Disyuntiva al rechazo y a la falta de diálogo, en términos anejos a la zoolatría, no podrá ser otra que la de embestir, ladrar, aullar, censurar por censurar, vociferar y hasta ofender. Si el diálogo ha de fundamentarse en la humilde y sensata exposición de razones propias, con aceptación de las ajenas, al encuentro comunitario con la verdad, y no con la injuria, amenazas e improperios, el nombre sagrado del diálogo está de más, con necesidad absoluta de excluirlo del vocabulario, por muy “católico, apostólico y romano” que se llame y se evoque, hasta con licencia eclesiástica o para-eclesiástica y como prueba y muestra segura de desamor y de infidelidad con la Iglesia y con su doctrina.
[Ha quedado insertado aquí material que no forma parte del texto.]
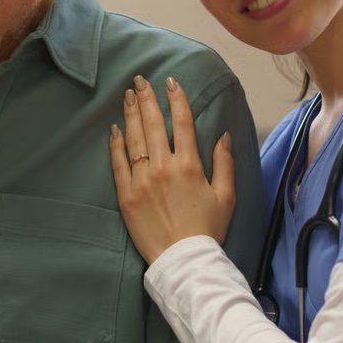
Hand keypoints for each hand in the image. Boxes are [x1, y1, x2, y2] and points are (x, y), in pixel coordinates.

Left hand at [109, 74, 234, 265]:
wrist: (183, 261)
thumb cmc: (208, 229)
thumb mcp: (227, 196)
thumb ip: (225, 163)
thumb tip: (222, 136)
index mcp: (190, 165)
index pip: (182, 122)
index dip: (176, 99)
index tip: (170, 83)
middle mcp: (163, 167)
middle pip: (153, 124)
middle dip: (146, 99)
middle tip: (140, 81)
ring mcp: (142, 181)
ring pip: (134, 138)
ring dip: (131, 114)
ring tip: (127, 96)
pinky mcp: (126, 195)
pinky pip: (118, 163)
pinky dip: (116, 143)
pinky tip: (115, 129)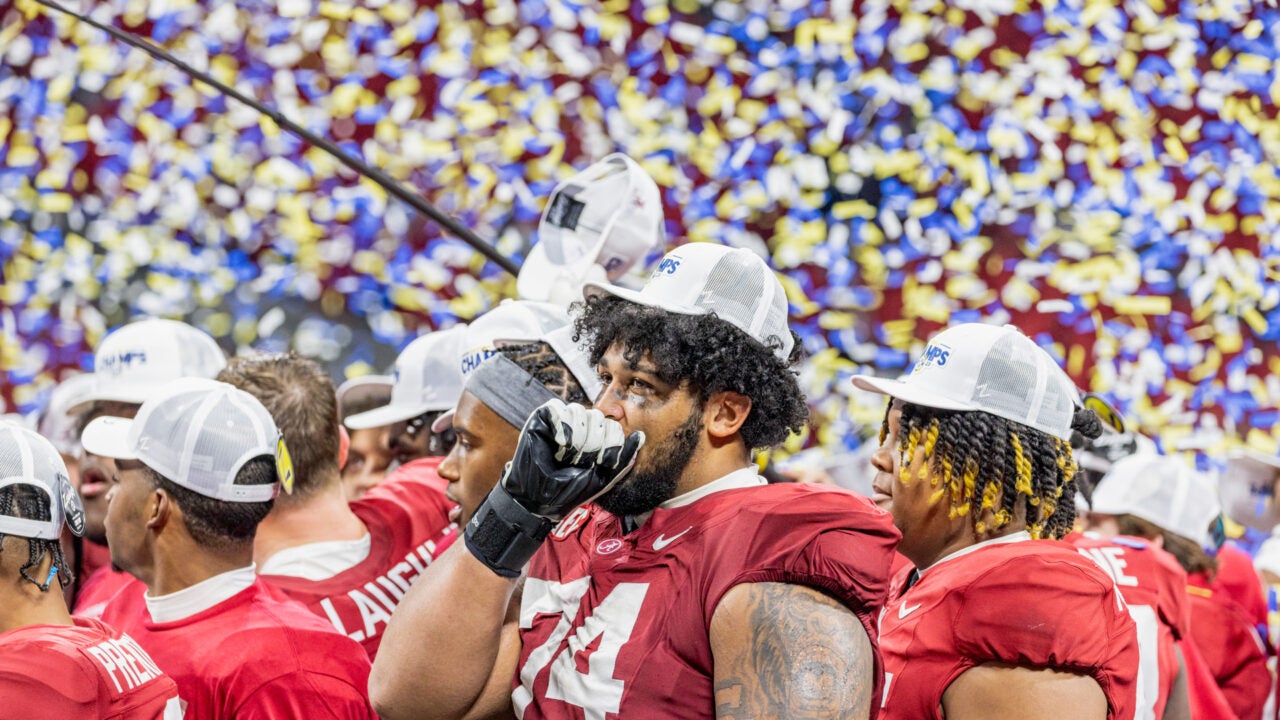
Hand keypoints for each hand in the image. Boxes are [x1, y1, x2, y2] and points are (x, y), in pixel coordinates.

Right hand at [501, 399, 644, 520]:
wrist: (540, 499)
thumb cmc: (571, 490)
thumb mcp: (604, 477)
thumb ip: (624, 457)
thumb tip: (641, 436)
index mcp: (597, 437)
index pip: (614, 426)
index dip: (610, 445)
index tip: (598, 465)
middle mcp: (581, 426)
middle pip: (598, 418)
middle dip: (592, 445)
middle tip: (579, 463)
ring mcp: (562, 420)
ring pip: (580, 411)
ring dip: (577, 439)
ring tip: (566, 456)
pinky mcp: (543, 417)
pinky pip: (558, 408)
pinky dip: (562, 427)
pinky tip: (559, 444)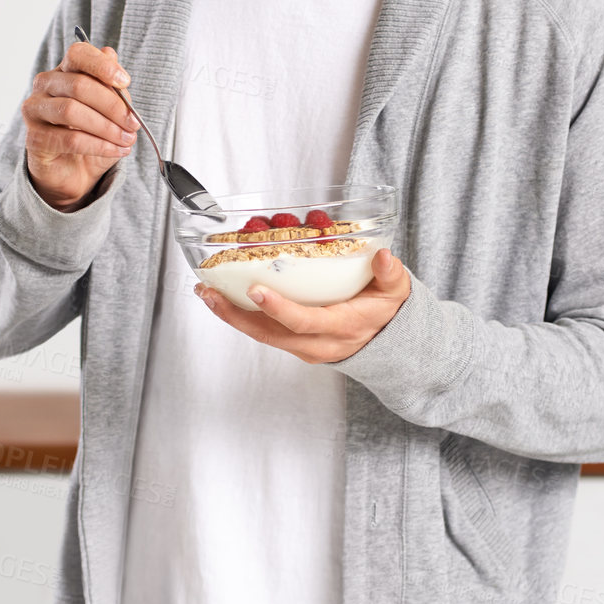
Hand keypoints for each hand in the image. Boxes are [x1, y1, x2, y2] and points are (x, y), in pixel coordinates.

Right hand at [22, 41, 138, 209]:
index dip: (102, 65)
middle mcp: (45, 85)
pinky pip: (70, 139)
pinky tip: (117, 150)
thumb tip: (112, 56)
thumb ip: (112, 87)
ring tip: (127, 139)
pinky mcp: (34, 138)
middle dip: (113, 106)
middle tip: (134, 122)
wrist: (75, 171)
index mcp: (65, 71)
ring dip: (107, 127)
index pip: (78, 54)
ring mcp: (35, 110)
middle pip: (79, 85)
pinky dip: (99, 146)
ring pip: (72, 111)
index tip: (126, 82)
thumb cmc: (93, 134)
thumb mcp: (111, 110)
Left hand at [194, 249, 410, 362]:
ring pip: (262, 336)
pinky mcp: (295, 345)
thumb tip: (383, 256)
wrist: (389, 346)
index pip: (305, 322)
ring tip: (207, 293)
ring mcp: (305, 348)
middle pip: (271, 334)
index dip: (279, 308)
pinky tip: (224, 299)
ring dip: (232, 316)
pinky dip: (242, 317)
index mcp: (342, 327)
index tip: (256, 289)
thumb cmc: (388, 312)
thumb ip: (391, 274)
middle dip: (236, 315)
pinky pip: (265, 334)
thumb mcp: (396, 292)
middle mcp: (319, 343)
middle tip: (211, 293)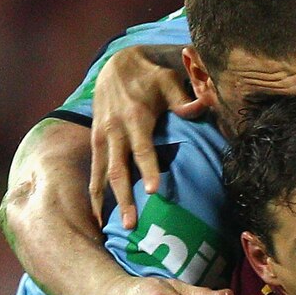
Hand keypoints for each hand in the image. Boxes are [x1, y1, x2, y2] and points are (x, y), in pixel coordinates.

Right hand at [90, 45, 203, 229]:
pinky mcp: (95, 142)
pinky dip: (93, 195)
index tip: (153, 192)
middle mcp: (114, 131)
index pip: (142, 150)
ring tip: (110, 229)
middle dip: (124, 199)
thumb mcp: (169, 80)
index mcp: (135, 118)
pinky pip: (93, 172)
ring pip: (101, 176)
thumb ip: (184, 98)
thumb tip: (202, 107)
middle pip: (118, 170)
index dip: (148, 170)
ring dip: (105, 203)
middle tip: (131, 225)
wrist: (116, 65)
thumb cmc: (150, 75)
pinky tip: (97, 217)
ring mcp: (101, 138)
En nuestro caso, y rechazando cualquier protagonismo de “Religión Digital”, de sus colaboradores y lectores, resulta esperpéntico que una buena parte de los “disconformes” con los “blogueros”, estos resulten ser sistemáticamente otros tantos objetos-sujetos de insultos, denuestos e improperios, sin ahorrarse emplear términos sucios, impropios de personas educadas, de las que es obligado pensar que los tienen desterrados de su convivencia familiar y social. Si alguna de estas “lindezas” verbales o escritas, se les propinaran a conocidos, amigos o enemigos, el bochorno y sonrojo que
experimentarían, sería antológico.

Y lo más denigrante, profano e irreligioso del caso, es que la mayoría de quienes emplean tales “palabros”, lo hacen instigados por convicciones “católicas y apostólicas y romanas”, y antes o después de haber “oído” la misa, y de haber comulgado, con tranquilidad de conciencia y hasta con la falaz convicción de que hicieron, o hacen, una buena obra, y, por tanto, sin propósito de enmienda, sino todo lo contrario y como un capítulo más de la “guerra santa” que declararon por su cuenta, a veces “en el nombre de Dios” y “caiga quien caiga”,

Escribir con seudónimo, sin foto, y sin identificación personal alguna, resulta bochornoso, indecoroso, infantil, falto de justicia, de ética, de estética y de evangelio, evidenciando la absoluta carencia de argumentos y razones para expresarse “como Dios manda” y reclaman la educación y los buenos modales. Todo insulto contra quien sea, y más poniendo a Dios por testigo, es una blasfemia y una furibunda testificación de que ya se vive, o se quiere vivir, sempiternamente “extra Ecclesiam”.